At thermal equilibrium, the rate of absorption equals the rate of emission (the sum of spontaneous and stimulated emissions):




\[

B_{12} \rho(\nu) n_1 = A_{21} n_2 + B_{21} \rho(\nu) n_2

\]




Using the Boltzmann distribution for the populations of the two energy states, we have:




\[

\frac{n_2}{n_1} = \exp\left(\frac{-h\nu}{kT}\right)

\]




where \( h \) is Planck's constant, \( \nu \) is the frequency of the radiation, \( k \) is the Boltzmann constant, and \( T \) is the temperature.




### Einstein's Coefficients Relation:

Now, by combining the above equation and applying the equilibrium condition, Einstein derived the following relationship between the coefficients:







\frac{B_{12}}{B_{21}} = \frac{g_2}{g_1} \quad \text{and} \quad A_{21} = \frac{8 \pi h \nu^3}{c^3} B_{21}







where \( g_1 \) and \( g_2 \) are the degeneracy factors (the number of available quantum states for each energy level), and \( c \) is the speed of light.

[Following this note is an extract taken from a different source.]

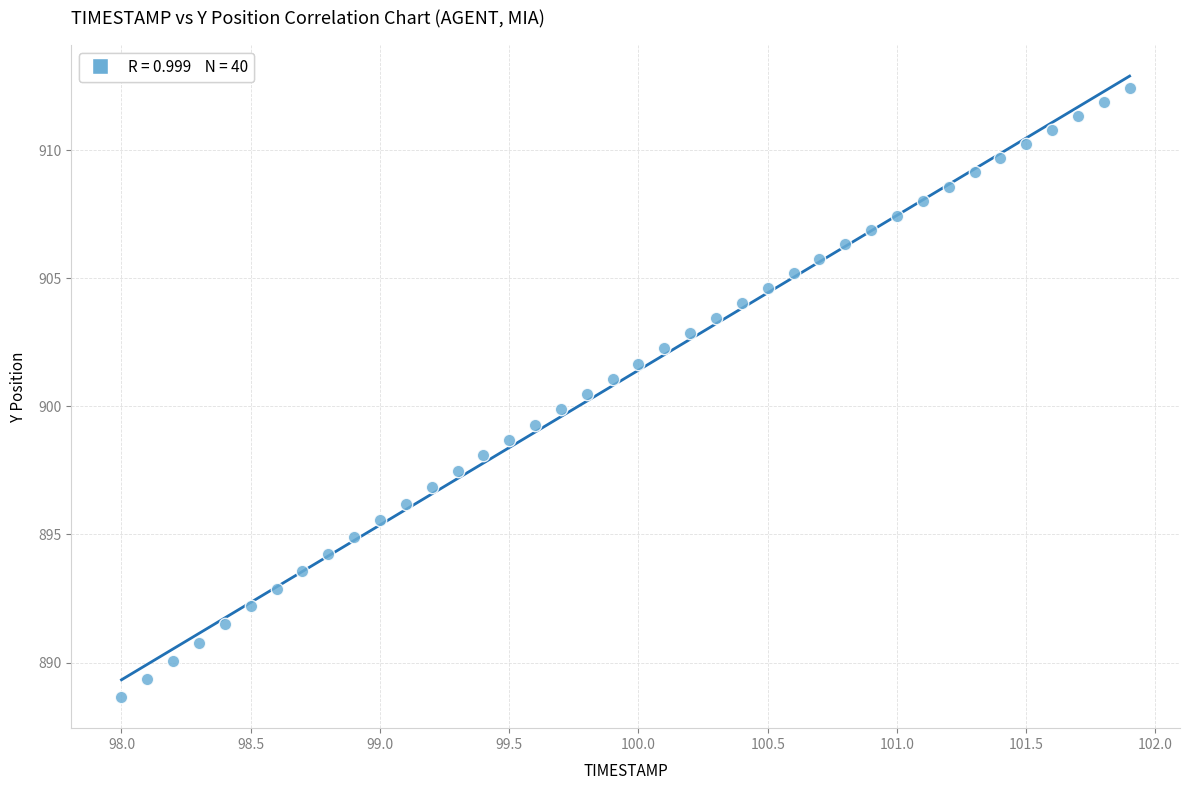

What is the range of Y values (max minus min)?

23.8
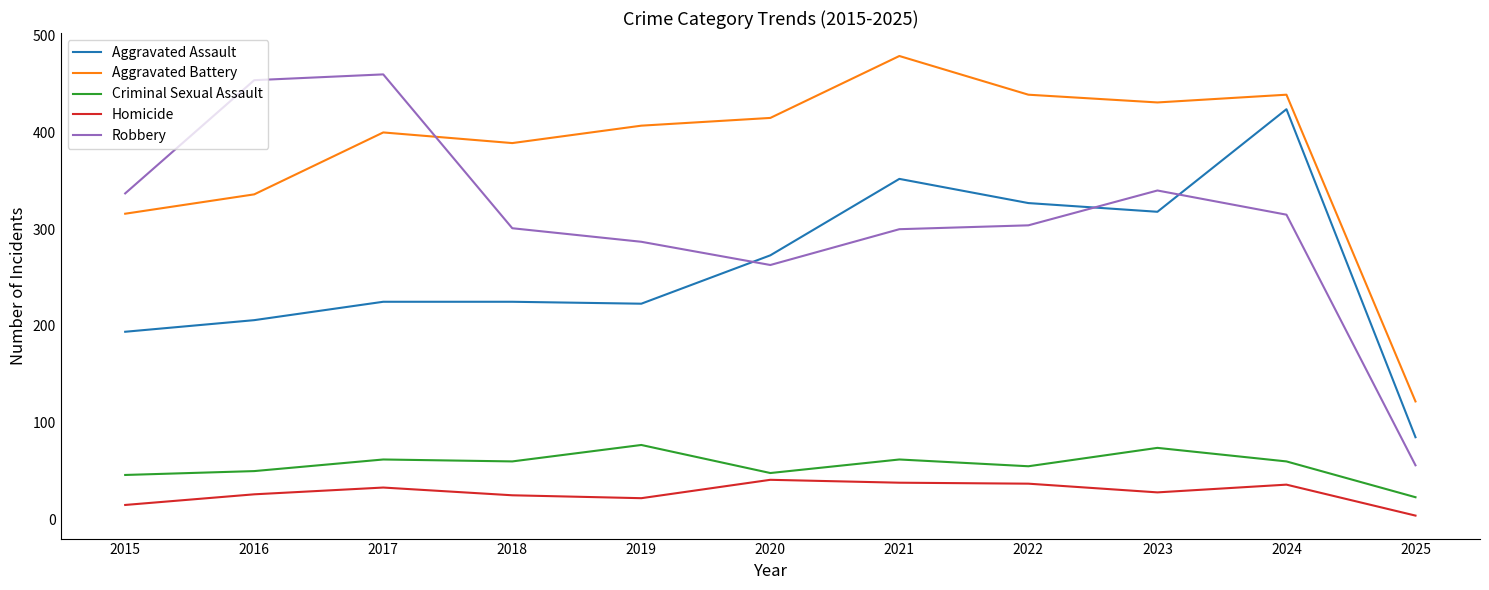

True or false: Aggravated Assault has more than 1 points higher than both neighbors.

True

This relation shows how the absorption and stimulated emission coefficients are related to the spontaneous emission coefficient, and how the overall radiation field behaves in thermal equilibrium.




### Summary:

The Einstein coefficients are derived through a combination of quantum mechanics and statistical mechanics, with the assumption of detailed balance in thermal equilibrium. The relation between the coefficients allows us to understand the absorption, spontaneous emission, and stimulated emission processes in a system of atoms interacting with electromagnetic radiation.